Development of 4,4′-bibenzo[c]thiophene fluorophores with substituents on the thiophene rings

Abstract

4,4′-Bibenzo[c]thiophene fluorophores (1,1′-Si-4,4′-BBT, 1,1′-Sn-4,4′-BBT, 1,1′-CHO-4,4′-BBT and 1,1′-PhtBu-4,4′-BBT) with various substituents (–Si(CH₃)₂C(CH₃)₃, –Sn(CH₃)₃, –CHO and –PhtBu) at the 1,1′-positions on the thiophene rings have been developed. The photoabsorption and fluorescence maxima (λ^abs_max and λ^fl_max) of the 1,1′-disubstituted 4,4′-bibenzo[c]thiophene derivatives in toluene exhibit bathochromic shifts in the order of 1,1′-Si-4,4′-BBT (366 and 420 nm) ≈ 1,1′-Sn-4,4′-BBT (367 and 422 nm) < 1,1′-PhtBu-4,4′-BBT (386 and 469 nm) ≤ 1,1′-CHO-4,4′-BBT (395 and 456 nm), compared to those (359 and 410 nm) of the unsubstituted 4,4′-bibenzo[c]thiophene (4,4′-BBT). The fluorescence quantum yields (Φ_fl) of the 1,1′-disubstituted 4,4′-bibenzo[c]thiophene derivatives except 1,1′-CHO-4,4′-BBT (Φ_fl = 0.03) are ca. 0.4 in toluene.

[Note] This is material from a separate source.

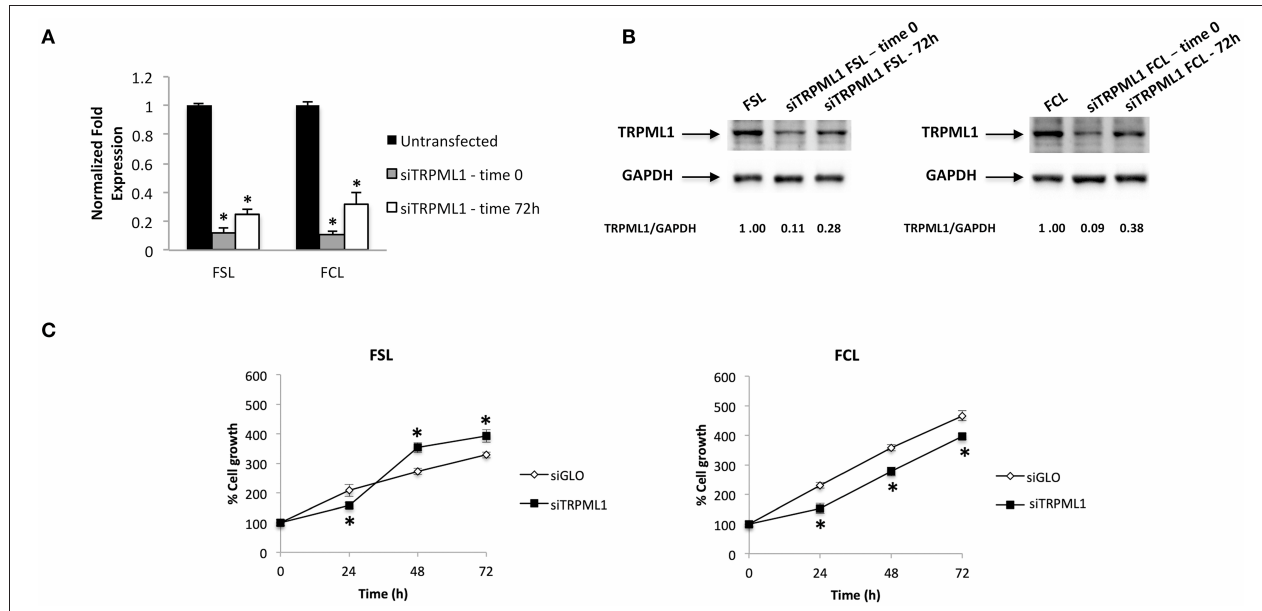
FIGURE 8 | Transient receptor potential mucolipin 1 (TRPML1) silencing affects viability of patient-derived cells. (A) The relative TRPML1 mRNA expression in untransfected and siTRPML1 FSL and FCL glioma cell lines after 72 h of silencing (time 0) and after 72-h post-transfection was evaluated by the quantitative reverse transcription (qRT)-PCR. TRPML1 mRNA levels were normalized for glyceraldehyde-3-phosphate dehydrogenase (GAPDH) expression. Data are expressed as mean ± SD; * p < 0.001. (B) Western blot analysis of TRPML1 protein levels. Blots are representative of one of three separate experiments. TRPML1 densitometry values were normalized to GAPDH used as loading control. The TRPML1 protein levels of silenced samples were determined with respect to TRPML1 levels of untransfected cells. (C) Cell viability was evaluated by the MTT assay in siGLO control and in siTRPML1 FSL and FCL glioblastoma cells for up to 72h. Data shown are expressed as mean ± SE of three separate experiments. * p < 0.01 siTRPML1 vs.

The HOMO energy levels rise in the order of 4,4′-BBT (−5.55 eV) < 1,1′-Si-4,4′-BBT (−5.45 eV) ≈ 1,1′-Sn-4,4′-BBT (−5.43 eV) < 1,1′-PhtBu-4,4′-BBT (−5.22 eV), but the LUMO energy levels (ca. −2.35 eV) of the four derivatives are similar to each other, leading to the bathochromic shift of the photoabsorption band from 4,4′-BBT to 1,1′-PhtBu-4,4′-BBT. On the other hand, the HOMO and LUMO energy levels (−5.79 eV and −2.90 eV) of 1,1′-CHO-4,4′-BBT are significantly lower than those of 4,4′-BBT, but the lowering in the LUMO energy level is larger than that in the HOMO energy level, resulting in the bathochromic shift of the photoabsorption. It is worth mentioning that in the solid state, 1,1′-Si-4,4′-BBT and 1,1′-Sn-4,4′-BBT show relatively high Φ_fl-solid values of 0.22 and 0.40, respectively, whereas 4,4′-BBT, 1,1′-CHO-4,4′-BBT and 1,1′-PhtBu-4,4′-BBT exhibit feeble solid-state fluorescence properties (Φ_fl-solid ≤ 0.04). This work provides the synthetic strategy for 1,1′-disubstituted 4,4′-bibenzo[c]thiophene derivatives and reveals their optical properties in the solution and the solid state and electrochemical properties.